Two campus employees and an undergraduate English major are each $1,000 richer this week, thanks to their eloquent ruminations on the topic "But What I'd Really Like to Do Is.." Out of a field of 34 entries, the anonymous judge for this year's Lili Fabilli and Eric Hoffer Essay Contest selected three first-place essays - by Asian Studies student-affairs officer Sandra Wulff; Larry Ruth, a policy specialist and academic coordinator at the campus's Center for Forestry; and undergrad English major Erin Cooper.

Read the winning essays
by Larry Ruth and Sandra Wulff
The good news, delivered via e-mail from the Committee on Prizes, was followed promptly by the cool thousand, reports Wulff ("the quickest deposit into my account I've ever had from the university"). Having taken to writing essays for her own enjoyment, the campus staffer is "psyched" not merely because of the "found money," but by the "legitimization" of her until-now private scribblings.

Her essay contemplates how the object of one's dreams is sometimes not as compelling, ultimately, as the pleasure inherent in desiring. "I liked this essay because it was equivocal," the judge wrote. ".It didn't provide an easy answer, but gave a thoughtful response to the concept behind the topic."

But what Larry Ruth "would really like to do," he says in his own essay, is to retrieve his memories. Ruth chose to write about the aftermath of a bicycle accident last spring, which erased (at least temporarily) from his memory "two whole days, and parts of two more" (along with quotidian details like "the name of that Chinese restaurant on Solano").

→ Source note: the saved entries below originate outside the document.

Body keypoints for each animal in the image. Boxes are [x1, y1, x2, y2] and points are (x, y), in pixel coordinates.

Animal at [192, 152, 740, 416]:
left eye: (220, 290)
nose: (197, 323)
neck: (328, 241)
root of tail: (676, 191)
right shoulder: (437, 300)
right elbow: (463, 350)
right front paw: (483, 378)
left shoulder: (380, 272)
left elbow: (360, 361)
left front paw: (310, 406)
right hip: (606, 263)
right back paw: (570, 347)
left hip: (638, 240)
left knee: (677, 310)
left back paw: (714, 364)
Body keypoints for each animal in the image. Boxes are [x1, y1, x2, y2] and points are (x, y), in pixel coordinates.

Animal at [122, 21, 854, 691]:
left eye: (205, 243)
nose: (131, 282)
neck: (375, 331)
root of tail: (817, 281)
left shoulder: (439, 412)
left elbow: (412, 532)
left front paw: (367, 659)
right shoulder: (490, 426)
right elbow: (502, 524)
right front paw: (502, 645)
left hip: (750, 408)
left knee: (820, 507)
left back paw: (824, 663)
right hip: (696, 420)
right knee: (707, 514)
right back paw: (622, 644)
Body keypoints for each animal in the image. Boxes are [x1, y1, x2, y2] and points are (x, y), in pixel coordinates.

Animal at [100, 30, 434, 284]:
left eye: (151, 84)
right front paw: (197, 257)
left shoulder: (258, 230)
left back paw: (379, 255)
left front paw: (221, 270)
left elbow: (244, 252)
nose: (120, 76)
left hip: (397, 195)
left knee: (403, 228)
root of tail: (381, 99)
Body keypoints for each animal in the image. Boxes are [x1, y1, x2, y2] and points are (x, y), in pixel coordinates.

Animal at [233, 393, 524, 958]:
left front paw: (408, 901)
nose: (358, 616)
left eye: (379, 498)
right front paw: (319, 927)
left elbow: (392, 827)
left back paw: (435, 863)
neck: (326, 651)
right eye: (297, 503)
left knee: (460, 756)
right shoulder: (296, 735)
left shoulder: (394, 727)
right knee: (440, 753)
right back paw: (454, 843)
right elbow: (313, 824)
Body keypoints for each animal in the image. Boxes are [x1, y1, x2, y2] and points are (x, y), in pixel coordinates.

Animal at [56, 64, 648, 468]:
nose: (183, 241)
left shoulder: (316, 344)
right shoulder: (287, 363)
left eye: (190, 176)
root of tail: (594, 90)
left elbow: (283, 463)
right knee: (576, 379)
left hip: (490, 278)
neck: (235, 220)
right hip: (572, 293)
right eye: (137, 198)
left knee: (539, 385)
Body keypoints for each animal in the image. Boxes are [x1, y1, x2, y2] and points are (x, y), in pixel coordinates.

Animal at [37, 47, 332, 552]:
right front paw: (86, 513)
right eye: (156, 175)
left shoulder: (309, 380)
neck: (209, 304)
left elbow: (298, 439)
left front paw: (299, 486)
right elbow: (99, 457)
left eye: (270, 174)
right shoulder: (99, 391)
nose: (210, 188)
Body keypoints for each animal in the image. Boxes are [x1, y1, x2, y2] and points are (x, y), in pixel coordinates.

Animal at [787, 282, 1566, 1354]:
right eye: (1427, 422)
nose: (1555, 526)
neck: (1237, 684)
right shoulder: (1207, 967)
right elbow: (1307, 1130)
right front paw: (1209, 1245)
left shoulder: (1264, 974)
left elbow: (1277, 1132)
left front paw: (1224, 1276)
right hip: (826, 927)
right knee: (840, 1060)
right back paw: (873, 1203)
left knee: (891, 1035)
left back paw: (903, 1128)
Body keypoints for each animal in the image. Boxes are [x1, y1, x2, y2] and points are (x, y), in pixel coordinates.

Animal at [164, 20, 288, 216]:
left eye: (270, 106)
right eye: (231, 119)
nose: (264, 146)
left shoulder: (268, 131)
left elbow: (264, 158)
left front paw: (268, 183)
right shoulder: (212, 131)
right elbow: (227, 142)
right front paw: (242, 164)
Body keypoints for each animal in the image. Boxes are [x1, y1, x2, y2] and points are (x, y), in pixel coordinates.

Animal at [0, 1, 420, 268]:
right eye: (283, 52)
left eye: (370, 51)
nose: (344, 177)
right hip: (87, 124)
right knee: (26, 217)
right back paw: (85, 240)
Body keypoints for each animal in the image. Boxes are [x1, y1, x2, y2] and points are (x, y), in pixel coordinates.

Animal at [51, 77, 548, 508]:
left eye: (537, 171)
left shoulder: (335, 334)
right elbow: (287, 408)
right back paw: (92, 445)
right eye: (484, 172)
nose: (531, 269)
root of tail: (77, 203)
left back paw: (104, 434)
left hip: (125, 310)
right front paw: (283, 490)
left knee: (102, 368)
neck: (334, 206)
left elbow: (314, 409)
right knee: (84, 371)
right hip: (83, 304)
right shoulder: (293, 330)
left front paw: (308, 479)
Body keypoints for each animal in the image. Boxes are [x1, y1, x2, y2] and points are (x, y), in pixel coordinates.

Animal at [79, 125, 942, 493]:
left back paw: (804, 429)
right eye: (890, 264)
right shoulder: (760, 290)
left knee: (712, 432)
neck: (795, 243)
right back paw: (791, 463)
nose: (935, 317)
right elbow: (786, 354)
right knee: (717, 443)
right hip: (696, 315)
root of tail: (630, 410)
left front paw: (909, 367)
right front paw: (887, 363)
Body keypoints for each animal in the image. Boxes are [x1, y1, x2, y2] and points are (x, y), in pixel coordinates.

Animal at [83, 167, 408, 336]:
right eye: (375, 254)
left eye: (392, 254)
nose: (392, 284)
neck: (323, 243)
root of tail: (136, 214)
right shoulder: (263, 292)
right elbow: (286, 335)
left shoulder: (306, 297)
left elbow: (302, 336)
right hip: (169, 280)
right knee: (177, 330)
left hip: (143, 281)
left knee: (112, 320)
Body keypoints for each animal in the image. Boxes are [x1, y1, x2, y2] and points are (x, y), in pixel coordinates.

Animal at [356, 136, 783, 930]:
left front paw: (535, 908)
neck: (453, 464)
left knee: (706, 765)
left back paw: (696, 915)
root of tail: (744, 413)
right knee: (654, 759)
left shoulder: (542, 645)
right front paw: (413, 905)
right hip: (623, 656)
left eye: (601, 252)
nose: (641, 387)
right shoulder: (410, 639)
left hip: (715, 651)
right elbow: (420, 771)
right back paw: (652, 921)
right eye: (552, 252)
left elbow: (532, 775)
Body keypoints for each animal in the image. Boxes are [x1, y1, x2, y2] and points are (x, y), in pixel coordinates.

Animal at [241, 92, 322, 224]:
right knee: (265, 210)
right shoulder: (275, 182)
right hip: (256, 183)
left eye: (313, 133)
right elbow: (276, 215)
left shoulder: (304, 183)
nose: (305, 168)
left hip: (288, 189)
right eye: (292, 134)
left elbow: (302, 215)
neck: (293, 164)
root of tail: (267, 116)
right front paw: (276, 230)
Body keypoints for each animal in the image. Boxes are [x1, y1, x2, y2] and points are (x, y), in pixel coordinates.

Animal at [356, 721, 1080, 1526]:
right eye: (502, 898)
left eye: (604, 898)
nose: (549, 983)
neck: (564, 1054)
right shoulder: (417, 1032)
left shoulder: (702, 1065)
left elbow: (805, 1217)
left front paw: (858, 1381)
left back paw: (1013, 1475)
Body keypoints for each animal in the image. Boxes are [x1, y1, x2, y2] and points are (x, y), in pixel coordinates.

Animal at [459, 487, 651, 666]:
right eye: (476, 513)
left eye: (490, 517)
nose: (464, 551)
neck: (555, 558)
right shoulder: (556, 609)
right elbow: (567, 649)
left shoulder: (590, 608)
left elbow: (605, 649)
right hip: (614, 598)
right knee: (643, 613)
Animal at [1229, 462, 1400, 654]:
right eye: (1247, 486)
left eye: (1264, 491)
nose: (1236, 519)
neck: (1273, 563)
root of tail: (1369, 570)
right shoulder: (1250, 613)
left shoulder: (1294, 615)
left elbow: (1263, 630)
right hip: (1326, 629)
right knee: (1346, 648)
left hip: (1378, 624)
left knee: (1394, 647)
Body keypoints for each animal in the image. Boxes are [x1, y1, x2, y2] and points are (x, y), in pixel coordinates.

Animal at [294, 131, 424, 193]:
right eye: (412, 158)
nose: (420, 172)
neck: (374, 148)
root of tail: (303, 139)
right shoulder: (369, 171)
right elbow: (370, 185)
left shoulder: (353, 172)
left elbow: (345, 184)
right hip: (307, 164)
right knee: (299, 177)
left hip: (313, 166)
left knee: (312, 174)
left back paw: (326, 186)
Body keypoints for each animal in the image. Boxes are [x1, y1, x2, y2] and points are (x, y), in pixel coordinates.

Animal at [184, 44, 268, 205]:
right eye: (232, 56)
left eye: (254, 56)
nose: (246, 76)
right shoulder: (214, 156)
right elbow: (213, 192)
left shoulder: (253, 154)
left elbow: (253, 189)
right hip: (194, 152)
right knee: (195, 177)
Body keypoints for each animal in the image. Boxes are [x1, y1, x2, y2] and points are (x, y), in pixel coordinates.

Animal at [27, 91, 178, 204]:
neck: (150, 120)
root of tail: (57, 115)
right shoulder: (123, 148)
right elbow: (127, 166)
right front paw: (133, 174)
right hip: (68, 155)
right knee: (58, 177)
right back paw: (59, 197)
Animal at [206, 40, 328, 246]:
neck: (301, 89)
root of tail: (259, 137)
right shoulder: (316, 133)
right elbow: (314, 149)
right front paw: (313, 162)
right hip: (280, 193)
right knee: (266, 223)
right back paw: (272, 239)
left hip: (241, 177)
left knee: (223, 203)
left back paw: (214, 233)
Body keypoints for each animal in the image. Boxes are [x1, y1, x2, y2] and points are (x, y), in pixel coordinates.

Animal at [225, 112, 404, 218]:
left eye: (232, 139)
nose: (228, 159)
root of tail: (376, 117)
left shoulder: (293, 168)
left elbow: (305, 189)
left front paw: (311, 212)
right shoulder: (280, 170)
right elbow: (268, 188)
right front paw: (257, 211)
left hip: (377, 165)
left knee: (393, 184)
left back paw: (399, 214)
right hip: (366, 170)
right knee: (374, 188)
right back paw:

The judge called Ruth's piece a "deeply personal essay that does not fall into the easy and deadly traps of a personal essay. There are no pitiful or heart-wrenching adjectives, but some very beautiful lines."

A Berkeley native, Ruth remembers reading columns in his youth by Eric Hoffer, the longshoreman/philosopher for whom the annual contest is named, in the San Francisco Chronicle. "He would essentially apply philosophical propositions to current events, social issues, city politics, state politics, Vietnam," Ruth recalls. "He was always interested in the complexities, rather than the simple rhetorical riffs that one often sees."

Hoffer believed that every idea could be expressed in less than 200 words. The essay contest he endowed in 1970 - the only Committee on Prizes competition open to staff and faculty as well as students - allows contestants an extra 300 words to express themselves on the year's designated topic ("Are Books Dead?," "If Only.," and "What Were They Thinking?" being three recent examples).

The Berkeleyan frequently publishes staffers' winning Fabilli-Hoffer essays (as we do again this year), and CNR's Ruth has read many of them over the years. "I've written something that is not very philosophical in the sense that Hoffer might have wished," he says. "But I like to think that he would have been pleased by the diversity of entries the contest receives."